Gut, mittlerweile kommt fast immer ein Ton und manchmal klingt der dann auch schon richtig schön. Aber welcher Ton ist das bloß? Ich hänge in der Luft, brauche einen Referenzton und möchte außerdem mit Druck erreichen, dass der Ton auch wirklich kommt, wann und wie ich das will. Ich versuche also gleichsam, den Ton in eine Struktur zu zwängen, die allerdings wohl nur in meinem Kopf besteht. Gebhard will nun aber, dass ich am Klang arbeite. Es sei doch jetzt am Anfang erstmal völlig egal, welchen Ton ich da greife, wichtig sei der Klang. Und ich müsse den Ton auch gar nicht irgendwie forcieren, er sei vielmehr schon da, ich müsse ihn nur finden bzw. kommen lassen und dann ausbauen.
Das ist für mich nun ein komplett neues Gedankensystem, das ich erstmal verinnerlichen muss und das in der Konsequenz für mich ja nicht nur in der Musik ganz viel verändert: Vorrangig nicht an den Noten arbeiten sondern den Fokus auf den Klang richten. Nicht mit Druck Musik erzeugen sondern zulassen, dass sie geschieht. Dem Klang in mir Raum geben und dann rauslassen. Nicht die Struktur in den Vordergrund stellen sondern den Inhalt. Die Arbeit mit dem Zink ist die Arbeit an meinen Grenzen. Das strengt an, geht tief und bringt mich zum Schwitzen.
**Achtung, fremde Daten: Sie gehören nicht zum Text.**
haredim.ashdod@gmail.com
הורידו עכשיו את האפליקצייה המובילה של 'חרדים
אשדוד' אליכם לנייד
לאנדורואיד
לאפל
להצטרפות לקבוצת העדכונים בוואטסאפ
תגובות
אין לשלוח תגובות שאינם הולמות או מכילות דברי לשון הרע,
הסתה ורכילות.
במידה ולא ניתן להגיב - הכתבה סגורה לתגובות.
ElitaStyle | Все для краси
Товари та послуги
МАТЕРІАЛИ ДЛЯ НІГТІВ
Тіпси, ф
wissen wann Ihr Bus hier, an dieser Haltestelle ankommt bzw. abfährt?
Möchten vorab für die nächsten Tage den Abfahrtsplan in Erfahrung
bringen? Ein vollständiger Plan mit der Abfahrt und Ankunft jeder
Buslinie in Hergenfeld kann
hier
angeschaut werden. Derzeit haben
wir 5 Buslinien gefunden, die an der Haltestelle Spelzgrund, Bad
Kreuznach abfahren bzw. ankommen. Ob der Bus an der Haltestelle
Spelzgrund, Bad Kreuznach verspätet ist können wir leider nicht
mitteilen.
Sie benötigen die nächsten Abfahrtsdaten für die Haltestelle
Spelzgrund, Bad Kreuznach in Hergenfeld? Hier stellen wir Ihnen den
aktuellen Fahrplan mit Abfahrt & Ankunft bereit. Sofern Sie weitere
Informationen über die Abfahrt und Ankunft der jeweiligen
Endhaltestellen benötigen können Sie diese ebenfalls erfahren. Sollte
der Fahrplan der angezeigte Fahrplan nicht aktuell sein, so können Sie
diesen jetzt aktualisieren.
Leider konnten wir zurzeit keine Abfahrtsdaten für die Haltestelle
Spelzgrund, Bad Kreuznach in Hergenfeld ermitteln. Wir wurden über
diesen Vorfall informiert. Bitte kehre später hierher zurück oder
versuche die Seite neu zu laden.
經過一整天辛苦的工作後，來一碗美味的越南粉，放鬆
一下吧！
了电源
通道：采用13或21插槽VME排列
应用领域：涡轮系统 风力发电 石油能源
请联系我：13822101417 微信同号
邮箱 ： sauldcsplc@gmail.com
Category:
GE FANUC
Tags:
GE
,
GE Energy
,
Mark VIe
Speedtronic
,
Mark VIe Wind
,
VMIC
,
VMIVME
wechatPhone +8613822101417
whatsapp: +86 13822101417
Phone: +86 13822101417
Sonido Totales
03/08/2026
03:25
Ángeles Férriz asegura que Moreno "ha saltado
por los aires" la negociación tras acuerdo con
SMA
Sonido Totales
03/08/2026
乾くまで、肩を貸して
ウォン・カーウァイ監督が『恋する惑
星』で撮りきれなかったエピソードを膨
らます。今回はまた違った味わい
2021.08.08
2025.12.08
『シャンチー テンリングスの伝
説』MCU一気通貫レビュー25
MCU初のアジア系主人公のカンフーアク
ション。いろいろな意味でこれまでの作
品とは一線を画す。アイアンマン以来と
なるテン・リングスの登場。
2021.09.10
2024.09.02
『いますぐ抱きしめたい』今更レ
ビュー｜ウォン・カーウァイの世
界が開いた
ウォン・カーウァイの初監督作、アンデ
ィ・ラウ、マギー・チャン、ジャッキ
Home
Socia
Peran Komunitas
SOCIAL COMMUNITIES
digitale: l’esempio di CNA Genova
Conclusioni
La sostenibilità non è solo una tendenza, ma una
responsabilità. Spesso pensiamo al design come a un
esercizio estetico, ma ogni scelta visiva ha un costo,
Von Unterricht zu Unterricht läuft es besser. Ich kann besser loslassen und schwitze auch längst nicht mehr so schlimm. Das Gebäude ist mittlerweile saniert, das Gerüst entfernt, die Fenster kann man wieder öffnen. Ab und zu kommt manchmal nur heiße Luft aus meinem Zink, aber das ärgert mich gar nicht mehr immer. Ich weiß, dass der Klang da ist und ich ihn nur ganz entspannt einladen muss, sich wunderschön und großartig in seiner Reinheit und Klarheit zu entfalten. Es tut gut zu spüren, wie Begrenzungen sich auflösen.
Darum stehe ich hier, und ich will auch nirgendwo anders sein als eben ganz genau hier und genau jetzt!